As a pastor's wife, Post apparently could not or did not want to argue for an independent woman's life as she had done before. In that respect she differed from Elisabeth Bekker, who had not been influenced by her marriage to the much older clergyman Adriaan Wolff. In her collection of essays, Het waare genot des levens, in brieven (1796), Post describes woman primarily as a wife, mother and educator. It is striking that in the last letter of the collection, "Over de Zijpenberg", she turns away from the artificial nature of the English garden that she had sung about in Velp, and prefers the – romantically tinted – completely free and sometimes ferocious nature. In these years she also performed translation work again: Tafereelen uit het huiselijk leven (1803–1804) after G. W. Starke, the Werken (1804) by the Swiss S. Gessner, and Frederica Weisz en haare dochters (1806) after C. Garve. Other translations from the German are sometimes attributed to Post.

The winter of 1806/1807 was especially difficult for Post. She hoped that her husband would be employed in Gelderland, because otherwise she feared that she would not live long. In those months she wrote poems and songs almost as therapy, about her condition, most melancholy and religious in nature and fraught with feelings of guilt about her lack of faith in God. Yet she still wrote a single cheerful, modern-sounding nature, "Het dorpje", and in "Elegie" she expresses the hope of being able to exchange the barren coastal area for the "earthly heaven in the beautiful Gelderland" in the expectation that she will then "be healthy, happy, and become as before". The poems were collected under the title Ontwaakte zang-lust (1807).

**REQUIRED TASKS**
**1.** In the passage about Post, under what title were the poems she wrote during the winter of 1806/1807 collected?
**2.** Retype the passage about Post word for word, from "The winter of" to "Ontwaakte zang-lust (1807).".

**SUPPLIED MATERIAL**
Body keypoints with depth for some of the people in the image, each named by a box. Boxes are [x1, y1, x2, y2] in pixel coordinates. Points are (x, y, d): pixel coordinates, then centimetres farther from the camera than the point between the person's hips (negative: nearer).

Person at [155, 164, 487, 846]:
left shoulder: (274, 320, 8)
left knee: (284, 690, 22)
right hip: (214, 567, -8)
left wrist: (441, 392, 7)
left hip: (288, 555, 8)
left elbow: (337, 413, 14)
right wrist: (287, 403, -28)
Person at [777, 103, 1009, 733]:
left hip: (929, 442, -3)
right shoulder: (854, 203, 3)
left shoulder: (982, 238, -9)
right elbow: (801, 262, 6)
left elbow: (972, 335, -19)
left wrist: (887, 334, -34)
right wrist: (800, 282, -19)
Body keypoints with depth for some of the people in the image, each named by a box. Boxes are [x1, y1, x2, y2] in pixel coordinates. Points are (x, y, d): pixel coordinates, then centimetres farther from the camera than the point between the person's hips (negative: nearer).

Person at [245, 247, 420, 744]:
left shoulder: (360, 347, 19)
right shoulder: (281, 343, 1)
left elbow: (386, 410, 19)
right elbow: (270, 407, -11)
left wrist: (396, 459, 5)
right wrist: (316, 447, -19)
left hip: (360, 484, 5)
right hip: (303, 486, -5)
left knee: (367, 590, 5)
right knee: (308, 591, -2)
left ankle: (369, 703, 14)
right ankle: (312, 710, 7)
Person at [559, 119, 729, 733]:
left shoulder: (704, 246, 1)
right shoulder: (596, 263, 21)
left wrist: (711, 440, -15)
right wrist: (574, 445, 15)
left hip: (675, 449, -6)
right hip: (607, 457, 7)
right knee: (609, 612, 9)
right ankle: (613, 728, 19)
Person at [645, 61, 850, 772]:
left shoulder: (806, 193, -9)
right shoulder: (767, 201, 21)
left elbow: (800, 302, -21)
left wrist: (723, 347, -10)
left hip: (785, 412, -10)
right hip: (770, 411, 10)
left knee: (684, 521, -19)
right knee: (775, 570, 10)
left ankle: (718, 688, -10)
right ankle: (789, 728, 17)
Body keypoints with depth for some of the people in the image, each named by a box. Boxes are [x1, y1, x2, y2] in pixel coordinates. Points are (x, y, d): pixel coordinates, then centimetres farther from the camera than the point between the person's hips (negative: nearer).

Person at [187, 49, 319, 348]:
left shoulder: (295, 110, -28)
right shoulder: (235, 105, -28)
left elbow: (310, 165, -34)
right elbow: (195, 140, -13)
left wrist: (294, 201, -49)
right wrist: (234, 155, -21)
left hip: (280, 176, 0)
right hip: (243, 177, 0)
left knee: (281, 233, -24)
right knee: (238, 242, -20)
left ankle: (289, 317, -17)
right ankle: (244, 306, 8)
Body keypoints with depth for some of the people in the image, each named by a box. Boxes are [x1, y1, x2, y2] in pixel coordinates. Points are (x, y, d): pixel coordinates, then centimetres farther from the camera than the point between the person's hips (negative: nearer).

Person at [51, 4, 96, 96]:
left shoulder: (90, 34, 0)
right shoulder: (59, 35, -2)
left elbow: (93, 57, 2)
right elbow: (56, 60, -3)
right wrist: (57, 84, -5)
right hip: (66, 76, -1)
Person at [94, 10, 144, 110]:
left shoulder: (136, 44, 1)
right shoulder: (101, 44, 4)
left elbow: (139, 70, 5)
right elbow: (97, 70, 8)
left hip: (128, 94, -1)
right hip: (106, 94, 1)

**OUTPUTS BY TASK**
**1.** Ontwaakte zang-lust (1807)

**2.**
The winter of 1806/1807 was especially difficult for Post. She hoped that her husband would be employed in Gelderland, because otherwise she feared that she would not live long. In those months she wrote poems and songs almost as therapy, about her condition, most melancholy and religious in nature and fraught with feelings of guilt about her lack of faith in God. Yet she still wrote a single cheerful, modern-sounding nature, "Het dorpje", and in "Elegie" she expresses the hope of being able to exchange the barren coastal area for the "earthly heaven in the beautiful Gelderland" in the expectation that she will then "be healthy, happy, and become as before". The poems were collected under the title Ontwaakte zang-lust (1807).